PNP saddened by passing of American civil rights, reparation activist Randall Robinson

KINGSTON, Jamaica - The People’s National Party (PNP) says it is saddened by the passing of US civil rights icon and fierce anti-apartheid and black reparations campaigner Randall Robinson.

Robinson passed away last Friday in his adopted home, St Kitts, where he had lived for two decades, at the age of 81, of pneumonia.

A statement from the PNP on Wednesday said the former Penn State Law Professor and founder of the TransAfrica Forum was a dear friend of Jamaica who, through his organisation, promoted diversity and equity in foreign policy as well as justice for the African world.

“It was this work to analyse and criticise US policy as it affected Africa and the African Diaspora, including the West Indies, as victims of the Transatlantic slave trade, which endeared him to Jamaicans and Caribbean people,” the statement read.

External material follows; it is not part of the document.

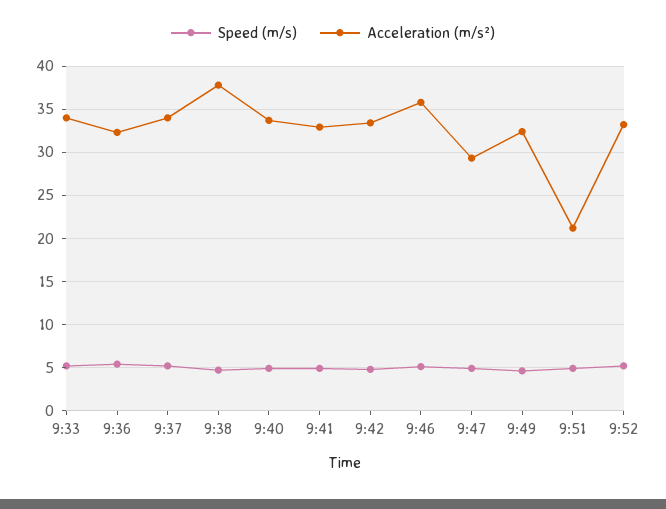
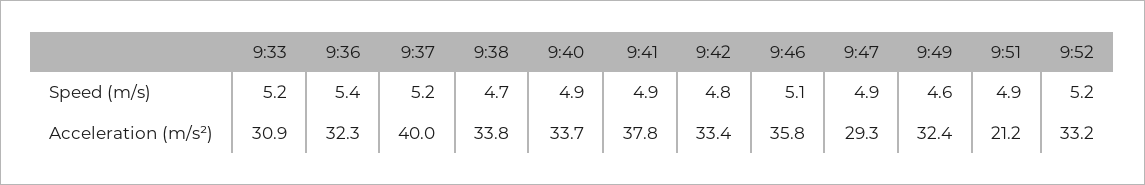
Acceleration (m/s²), 9:33: 34 -> 30.9
Acceleration (m/s²), 9:37: 34 -> 40
Acceleration (m/s²), 9:38: 38 -> 33.8
Acceleration (m/s²), 9:41: 33 -> 37.8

The PNP recalled his advocacy for reparations and social justice, which he advanced from a principled position of racial equality and against all forms of racial injustices. Using his TransAfrica Forum, which he founded in 1977.

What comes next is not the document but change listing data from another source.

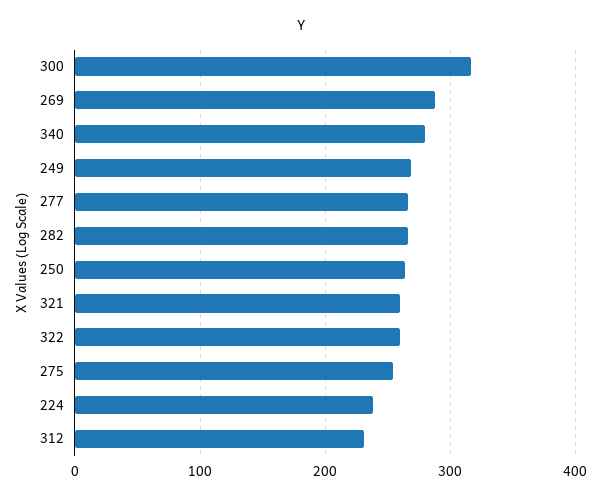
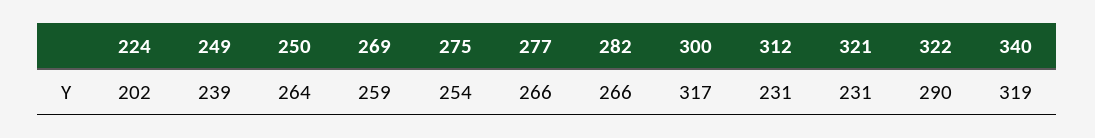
269: 290 -> 259
340: 280 -> 319
249: 270 -> 239
321: 260 -> 231
322: 260 -> 290
224: 240 -> 202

To dramatise his positions, he staged a sit-in at the South African Embassy in Washington to protest against apartheid and went on a hunger strike to pressure the US government to reinstate Haitian President Jean Bertrand Aristide.

The Party said Mr Robinson’s contribution to advancing the cause of black people everywhere was tremendous, and his work immense, courageous and distinguished. He visited Jamaica on several occasions as a guest of the PNP and the Jamaica National Heritage Trust to deliver the bi-centennial lecture in October 2007.

“Robinson's life represented the finest traditions of black international activism. The PNP records its deepest respect for this icon in the struggle for justice and extends its deepest sympathy to his wife, Hazel Ross-Robinson and his children,” the Opposition party said.